*TASKS TO PERFORM*
• a. Write out, word for word, the part of the post on the working class starting at "If they are" and ending at "in the end.".
• b. Repeat the lines of the entries without any change, starting at the line that contains "Touchscreen und konnte auch per" and ending at the final line of the entries, with both of those lines included.

Wednesday, April 17, 2019

The Working Class

It is a curious phrase, the "working class".  It means "the social group consisting of people who are employed for wages, especially in manual or industrial work."

If they are the working class, what are the knowledge workers?  And what about the Dilbert-esque managers of the knowledge workers?

Being one of the latter, I often wonder that despite the appearance of work, what we do merely re-arranges bits inside of a computer.  We manipulate information.  That information then eventually impacts something in the "real world" and transforms matter.

A programmer working for AirBnB helps create an app.  That app enables people to search for guest-rooms.  They use that app to book a particular room.  The app notifies the host.  The payment is made electronically.  The bank balance of the host increases while that of the guest decreases.  Eventually the guest travels and stays in that room.  In this way there is still some material "happening" in the end.

Consider a project manager for the Times of India website.  The reporter talks to real people, uses various online data resources, investigates, and writes a news report on a computer.  Say the report is about a government department's nepotistic hiring practices. The end result of the reporter's work is new forms of "information".  The project manager directs his staff to post the new information on the ToI website.  Once posted, it is available to read for anyone anywhere in the world with internet access.  After having ingested that new information, the reader talks about it to his friends, who then decide to picket the local government office.

A real "event" leading to another real event, mediated by information and information workers.


Information or Knowledge workers procure, manipulate or disseminate information.  In some cases their counter-party is a human being, but in many cases it is a machine.  For example, software programmers or systems administrators inform a computer on what it should do. 

The "working class" manipulates tangible matter.  They cook food, they drive trains, they make roads and build buildings, they repair machinery, they carry loads, ...

*DATA SUPPLIED*
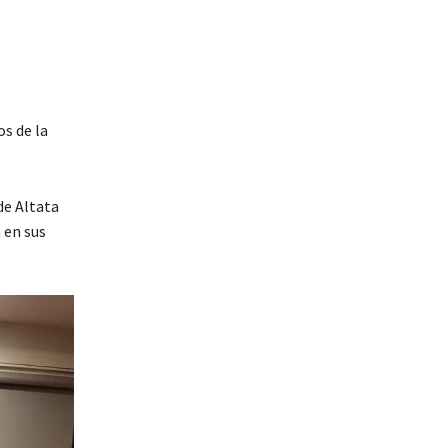
s de la
de Altata
 en sus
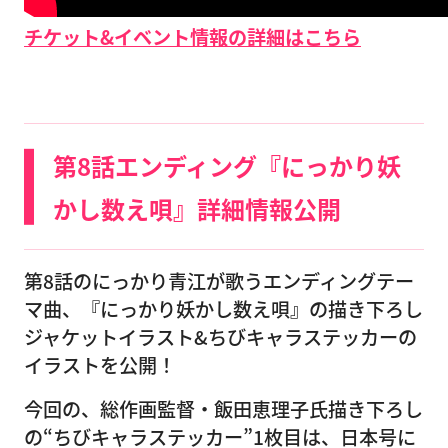
チケット&イベント情報の詳細はこちら
第8話エンディング『にっかり妖
かし数え唄』詳細情報公開
第8話のにっかり青江が歌うエンディングテー
マ曲、『にっかり妖かし数え唄』の描き下ろし
ジャケットイラスト&ちびキャラステッカーの
イラストを公開！
今回の、総作画監督・飯田恵理子氏描き下ろし
の“ちびキャラステッカー”1枚目は、日本号に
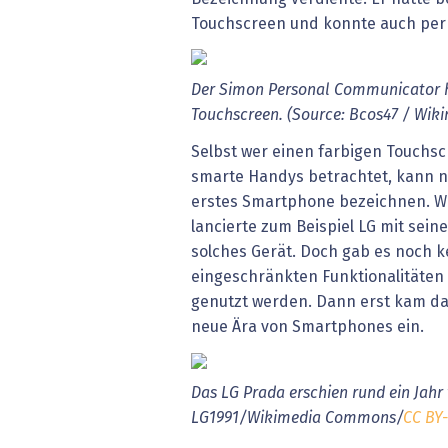
Touchscreen und konnte auch per 
Der Simon Personal Communicator ha
Touchscreen. (Source: Bcos47 / Wi
Selbst wer einen farbigen Touchsc
smarte Handys betrachtet, kann ni
erstes Smartphone bezeichnen. W
lancierte zum Beispiel LG mit sei
solches Gerät. Doch gab es noch k
eingeschränkten Funktionalitäten
genutzt werden. Dann erst kam das
neue Ära von Smartphones ein.
Das LG Prada erschien rund ein Jahr
LG1991/Wikimedia Commons/
CC BY-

*TASK-BY-TASK ANSWERS*
• a.
If they are the working class, what are the knowledge workers?  And what about the Dilbert-esque managers of the knowledge workers?

Being one of the latter, I often wonder that despite the appearance of work, what we do merely re-arranges bits inside of a computer.  We manipulate information.  That information then eventually impacts something in the "real world" and transforms matter.

A programmer working for AirBnB helps create an app.  That app enables people to search for guest-rooms.  They use that app to book a particular room.  The app notifies the host.  The payment is made electronically.  The bank balance of the host increases while that of the guest decreases.  Eventually the guest travels and stays in that room.  In this way there is still some material "happening" in the end.

• b.
Touchscreen und konnte auch per 
Der Simon Personal Communicator ha
Touchscreen. (Source: Bcos47 / Wi
Selbst wer einen farbigen Touchsc
smarte Handys betrachtet, kann ni
erstes Smartphone bezeichnen. W
lancierte zum Beispiel LG mit sei
solches Gerät. Doch gab es noch k
eingeschränkten Funktionalitäten
genutzt werden. Dann erst kam das
neue Ära von Smartphones ein.
Das LG Prada erschien rund ein Jahr
LG1991/Wikimedia Commons/
CC BY-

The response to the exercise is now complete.